■ **YOUR OBJECTIVE**: Please copy out all lines of the entries that contain the word "footer".

■ **DATASET EXCERPTS**:
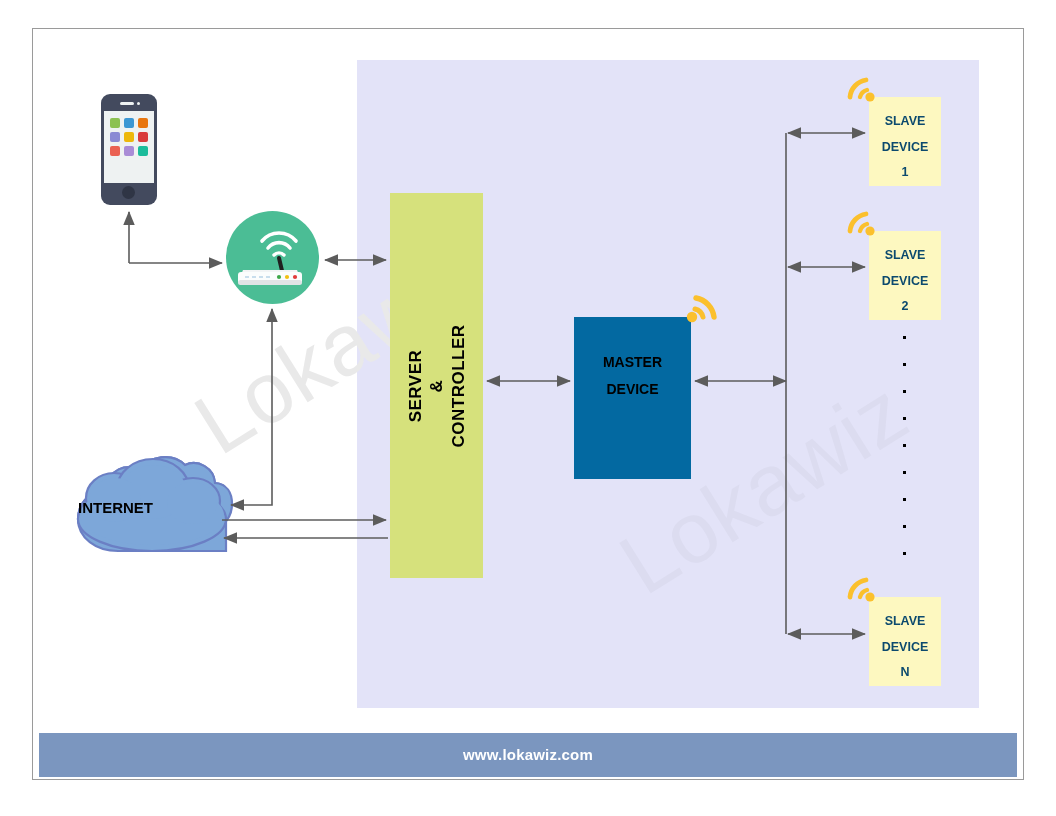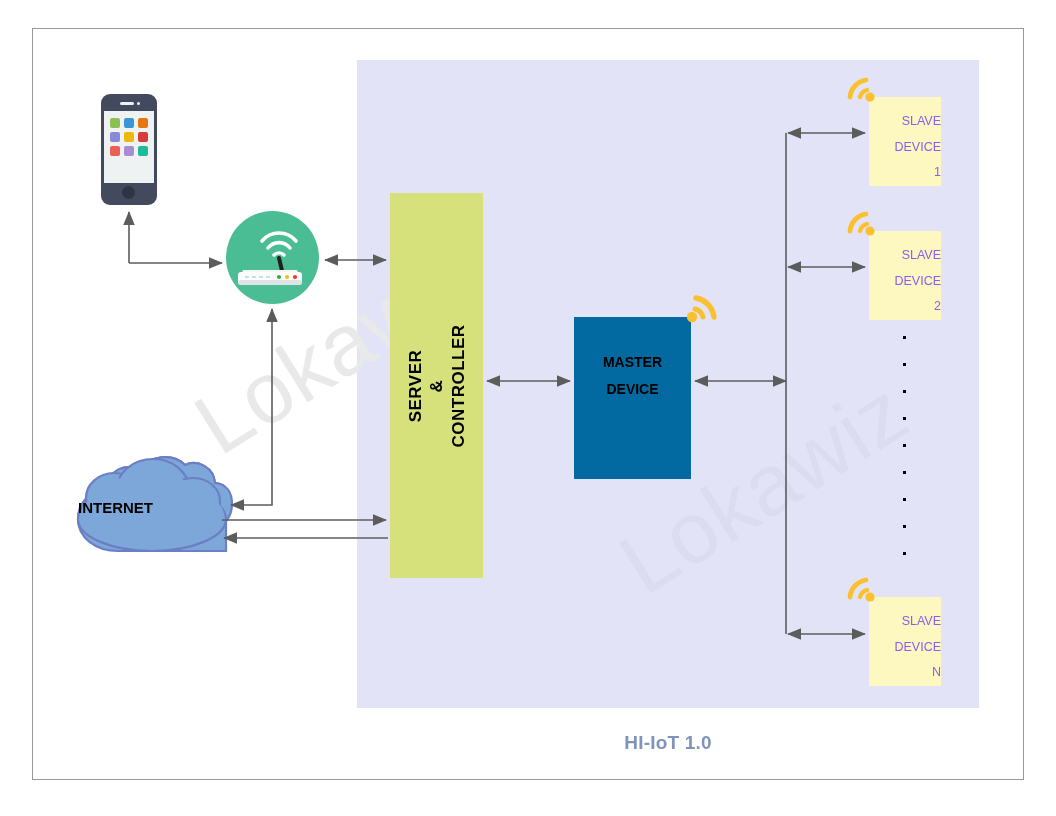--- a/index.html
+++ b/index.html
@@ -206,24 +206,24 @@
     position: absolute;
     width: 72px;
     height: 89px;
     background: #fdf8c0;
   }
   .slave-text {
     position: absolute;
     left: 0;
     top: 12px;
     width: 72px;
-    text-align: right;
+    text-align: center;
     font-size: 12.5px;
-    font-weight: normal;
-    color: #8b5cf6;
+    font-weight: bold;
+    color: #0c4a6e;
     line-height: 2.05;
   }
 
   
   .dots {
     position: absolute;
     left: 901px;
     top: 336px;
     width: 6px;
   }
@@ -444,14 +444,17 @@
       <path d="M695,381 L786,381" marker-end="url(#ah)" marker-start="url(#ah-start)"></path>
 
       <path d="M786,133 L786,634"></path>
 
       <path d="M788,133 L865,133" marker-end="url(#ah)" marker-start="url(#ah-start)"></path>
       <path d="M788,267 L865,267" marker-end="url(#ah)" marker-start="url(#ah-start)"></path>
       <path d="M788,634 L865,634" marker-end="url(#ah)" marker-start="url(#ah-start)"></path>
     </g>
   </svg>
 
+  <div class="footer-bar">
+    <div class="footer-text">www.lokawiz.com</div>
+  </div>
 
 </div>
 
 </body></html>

==

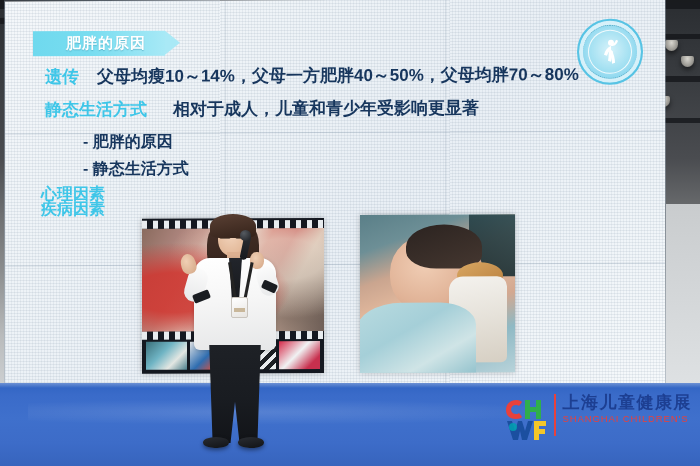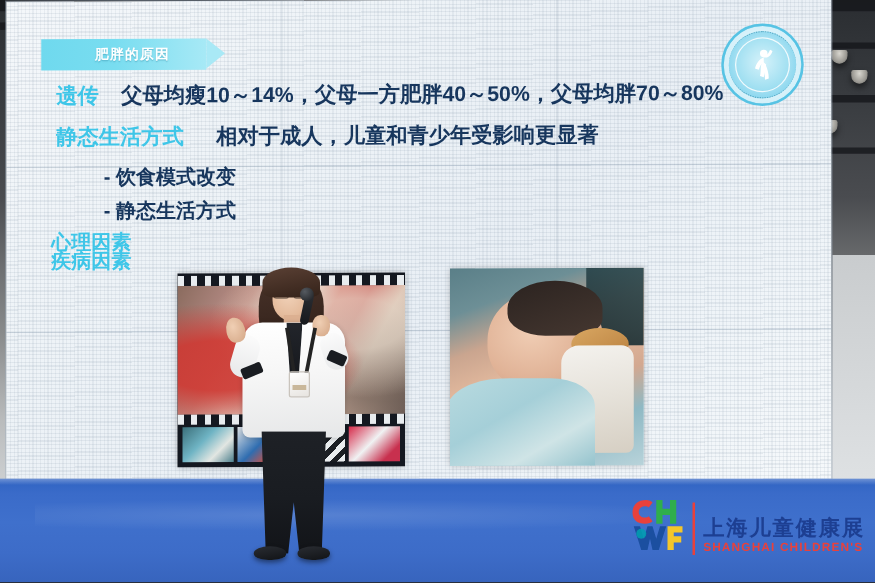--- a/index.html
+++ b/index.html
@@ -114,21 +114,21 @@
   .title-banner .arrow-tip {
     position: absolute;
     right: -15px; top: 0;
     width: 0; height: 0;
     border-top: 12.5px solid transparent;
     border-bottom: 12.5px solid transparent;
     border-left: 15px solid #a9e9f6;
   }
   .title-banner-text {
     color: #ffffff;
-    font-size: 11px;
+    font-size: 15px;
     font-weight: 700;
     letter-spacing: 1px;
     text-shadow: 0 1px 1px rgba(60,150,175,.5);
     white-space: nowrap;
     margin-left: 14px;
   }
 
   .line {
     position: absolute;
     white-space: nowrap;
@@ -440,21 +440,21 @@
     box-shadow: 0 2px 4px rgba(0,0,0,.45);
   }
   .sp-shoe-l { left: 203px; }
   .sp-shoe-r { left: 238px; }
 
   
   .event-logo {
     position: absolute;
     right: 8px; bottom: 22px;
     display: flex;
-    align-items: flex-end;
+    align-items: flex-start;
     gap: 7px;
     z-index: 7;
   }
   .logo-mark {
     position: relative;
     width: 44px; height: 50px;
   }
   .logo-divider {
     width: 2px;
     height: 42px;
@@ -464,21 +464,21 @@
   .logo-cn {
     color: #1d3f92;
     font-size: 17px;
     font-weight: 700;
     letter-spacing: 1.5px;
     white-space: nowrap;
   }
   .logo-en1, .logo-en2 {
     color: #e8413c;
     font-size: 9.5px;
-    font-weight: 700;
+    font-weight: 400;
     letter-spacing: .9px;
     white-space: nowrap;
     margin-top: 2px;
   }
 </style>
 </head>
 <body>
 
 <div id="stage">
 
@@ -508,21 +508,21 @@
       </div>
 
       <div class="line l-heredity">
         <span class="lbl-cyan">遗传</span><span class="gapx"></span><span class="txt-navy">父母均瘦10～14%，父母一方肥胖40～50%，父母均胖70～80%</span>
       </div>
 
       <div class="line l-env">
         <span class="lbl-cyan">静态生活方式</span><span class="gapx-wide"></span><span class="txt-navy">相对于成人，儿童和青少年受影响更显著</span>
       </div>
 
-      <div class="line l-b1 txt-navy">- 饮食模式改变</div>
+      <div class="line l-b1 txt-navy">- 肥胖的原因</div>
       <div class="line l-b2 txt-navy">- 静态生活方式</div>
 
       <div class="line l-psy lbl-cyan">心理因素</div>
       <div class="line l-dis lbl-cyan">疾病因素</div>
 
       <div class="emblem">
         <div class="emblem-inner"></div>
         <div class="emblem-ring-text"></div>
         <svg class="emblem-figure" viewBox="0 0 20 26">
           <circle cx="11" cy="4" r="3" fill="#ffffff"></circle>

---

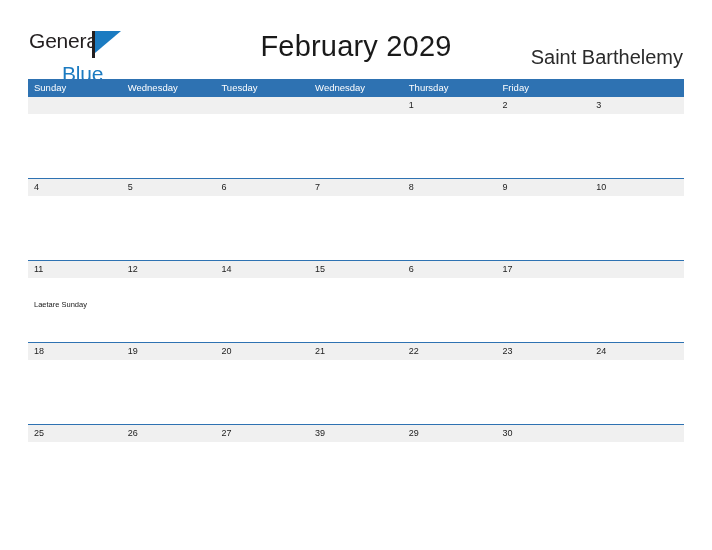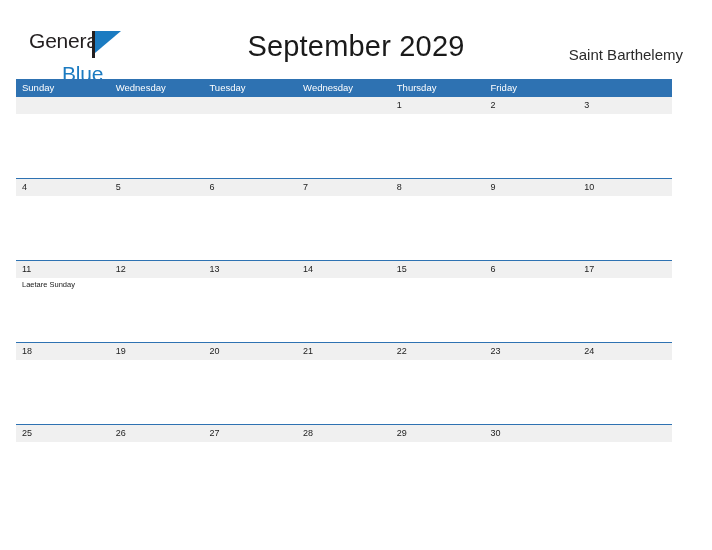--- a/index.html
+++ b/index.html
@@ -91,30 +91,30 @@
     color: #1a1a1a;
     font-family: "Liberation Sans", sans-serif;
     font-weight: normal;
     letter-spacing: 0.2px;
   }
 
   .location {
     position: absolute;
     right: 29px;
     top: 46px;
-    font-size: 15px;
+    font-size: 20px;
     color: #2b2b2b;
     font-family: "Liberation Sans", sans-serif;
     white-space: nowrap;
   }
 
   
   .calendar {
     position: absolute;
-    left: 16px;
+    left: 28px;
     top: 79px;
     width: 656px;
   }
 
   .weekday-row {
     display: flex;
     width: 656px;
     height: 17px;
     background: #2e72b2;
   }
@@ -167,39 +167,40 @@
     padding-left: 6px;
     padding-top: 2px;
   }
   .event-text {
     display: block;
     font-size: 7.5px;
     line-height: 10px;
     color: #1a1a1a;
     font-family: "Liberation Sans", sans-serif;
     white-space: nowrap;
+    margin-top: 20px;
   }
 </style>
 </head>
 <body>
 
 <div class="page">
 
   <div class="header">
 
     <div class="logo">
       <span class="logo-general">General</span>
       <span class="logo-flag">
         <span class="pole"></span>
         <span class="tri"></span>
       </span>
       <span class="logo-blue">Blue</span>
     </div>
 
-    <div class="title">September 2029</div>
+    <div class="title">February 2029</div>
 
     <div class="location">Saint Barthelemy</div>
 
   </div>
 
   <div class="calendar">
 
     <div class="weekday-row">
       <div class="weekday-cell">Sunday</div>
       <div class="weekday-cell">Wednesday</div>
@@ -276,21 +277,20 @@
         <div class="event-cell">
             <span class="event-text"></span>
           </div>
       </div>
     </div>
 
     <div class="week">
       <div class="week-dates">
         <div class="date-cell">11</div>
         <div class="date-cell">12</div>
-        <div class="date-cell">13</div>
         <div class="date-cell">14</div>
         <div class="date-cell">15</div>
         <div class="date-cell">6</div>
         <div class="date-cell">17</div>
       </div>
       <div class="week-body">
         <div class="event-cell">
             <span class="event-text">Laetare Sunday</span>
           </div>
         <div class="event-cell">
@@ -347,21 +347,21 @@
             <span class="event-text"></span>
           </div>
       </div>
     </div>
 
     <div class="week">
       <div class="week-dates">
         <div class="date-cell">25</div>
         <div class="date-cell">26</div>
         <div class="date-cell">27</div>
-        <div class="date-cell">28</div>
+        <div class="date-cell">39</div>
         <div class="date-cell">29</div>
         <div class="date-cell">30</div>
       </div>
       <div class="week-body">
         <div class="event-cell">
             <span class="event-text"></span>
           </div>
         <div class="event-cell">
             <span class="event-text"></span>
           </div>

■ **ANSWER FOR THIS EXERCISE**:
+  <div class="footer-bar">
+    <div class="footer-text">www.lokawiz.com</div>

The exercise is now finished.